This section presents an implementation of feature extraction, utilizing VGG16 as a pre-trained model within the Keras framework.
from keras.applications import VGG16
from keras.layers import Dense, Flatten
# Load pre-trained VGG16 model
vgg_model = VGG16(weights='imagenet', include_top=False, input_shape=(img_width, img_height, 3))
# Freeze layers except for last four layers
for layer in vgg_model.layers[:-4]:
layer.trainable = False
# Define custom FC layers
fc1 = Flatten()(vgg_model.output)
fc2 = Dense(128, activation='relu')(fc1)
predictions = Dense(num_classes, activation='softmax')(fc2)
# Create custom model
custom_model = Model(inputs=vgg_model.input, outputs=predictions)
代码解读
The include_top parameter determines whether to include the default top layers of a pre-trained model. When set to True, the model outputs a classification layer with 1000 neurons corresponding to ImageNet categories. If include_top is set to False, the top layers are omitted, resulting in intermediate representations that are ideal for feature extraction. By setting include_top=False, we can save memory and computation time, as this prevents unnecessary gradient calculations propagated through all previous layers. It's important to note that Keras offers various pre-trained models, so you might need to adjust the architecture slightly depending on your specific model choice.
Upon defining the custom model, we can proceed to compile it using the categorical_crossentropy loss function and a suitable optimizer in a standard manner. Training typically proceeds normally until achieving convergence. Afterward, evaluation of the model on a test set is typically conducted to assess its performance metrics, including accuracy, precision, recall, and F1 score, to determine its effectiveness on the target task.
3.2 微调
Fine-tuning represents a methodology that specifically fine-tunes the upper layers of a pre-trained model for a particular task, while keeping the lower layers intact. This approach helps enhance model convergence and mitigate overfitting. By employing a pre-trained model, we can specify which layers to preserve and which to modify, then retrain the adjusted layers to optimize performance on the target task. The resultant model will benefit from the pre-trained layers’ knowledge, thereby facilitating more efficient achievement of optimal parameter convergence.
This implementation utilizes ResNet50 as a pre-trained model within the Keras framework.
from keras.applications import ResNet50
from keras.models import Sequential
from keras.layers import Dense, Flatten
# Load pre-trained ResNet50 model
resnet_model = ResNet50(weights='imagenet', include_top=False, input_shape=(img_width, img_height, 3))
# Freeze all layers except for the last block of layers
for layer in resnet_model.layers[:-10]:
layer.trainable = False
# Add custom top layers for the target task
custom_model = Sequential()
custom_model.add(Flatten(input_shape=resnet_model.output_shape[1:]))
custom_model.add(Dense(128, activation='relu'))
custom_model.add(Dropout(0.5))
custom_model.add(Dense(num_classes, activation='softmax'))
# Compile custom model
custom_model.compile(optimizer='adam',
loss='categorical_crossentropy',
metrics=['accuracy'])
# Train custom model
history = custom_model.fit(X_train, y_train, validation_data=(X_test, y_test), epochs=epochs)
代码解读
Specifically, we excluded the original classifier layers of the pre-trained model by setting include_top=False. To begin with, we defined a custom sequential model by first flattening the final representation of the pre-trained model, followed by the incorporation of dense hidden layers and dropout regularization. Finally, we incorporated a softmax output layer to complete the classification process.

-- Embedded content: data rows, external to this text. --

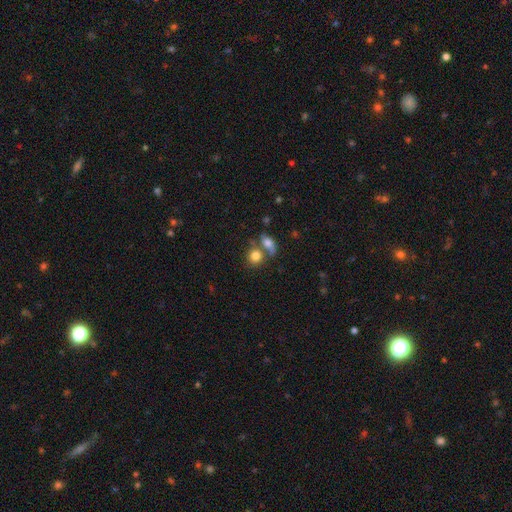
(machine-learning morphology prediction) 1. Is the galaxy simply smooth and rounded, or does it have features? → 80% smooth, 11% featured or disk, 10% star or artifact.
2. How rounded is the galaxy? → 75% round, 24% in between, 2% cigar-shaped.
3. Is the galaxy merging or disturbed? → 43% none, 41% merger, 10% minor disturbance, 6% major disturbance.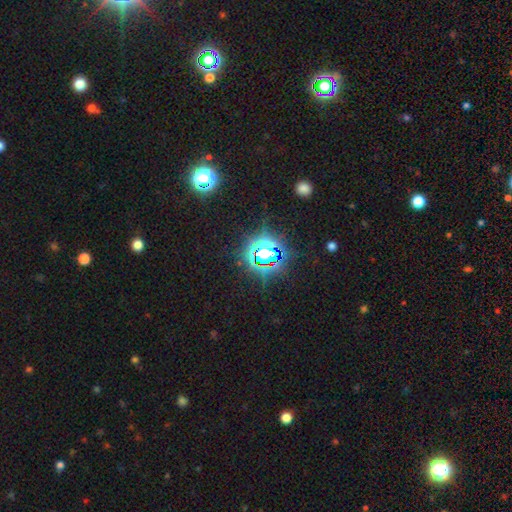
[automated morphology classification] Smooth or featured?
  - star or artifact: 81% *
  - smooth: 12%
  - featured or disk: 7%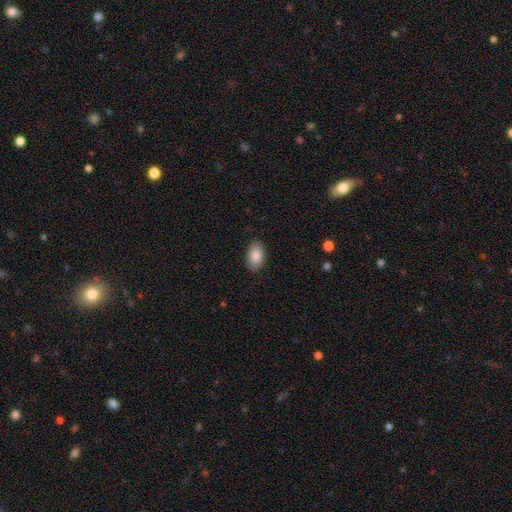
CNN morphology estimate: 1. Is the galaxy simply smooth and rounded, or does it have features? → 86% smooth, 7% featured or disk, 7% star or artifact.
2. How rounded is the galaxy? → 93% in between, 5% round, 1% cigar-shaped.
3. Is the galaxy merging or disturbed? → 88% none, 9% minor disturbance, 2% major disturbance, 1% merger.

During compilation, we utilized the Adam optimizer along with the categorical cross-entropy loss function, and incorporated the accuracy metric for evaluation purposes.
After training, the model can be assessed on a test set to determine if the improvement aligns with our expectations.
While fine-tuning cannot ensure enhanced performance across all tasks, particularly when the original pre-trained model was designed for a different objective, practical application often necessitates experimenting with various hyperparameter configurations and architectural setups to identify the optimal solution tailored to each specific task.
3.3 多任务学习
Multi-task learning is a method of training a model on multiple unrelated tasks simultaneously. This approach can significantly improve generalization performance, since each task provides information to the overall model rather than relying mainly on a single source. Each task accesses its own dedicated head of the model and independently optimizes its own performance.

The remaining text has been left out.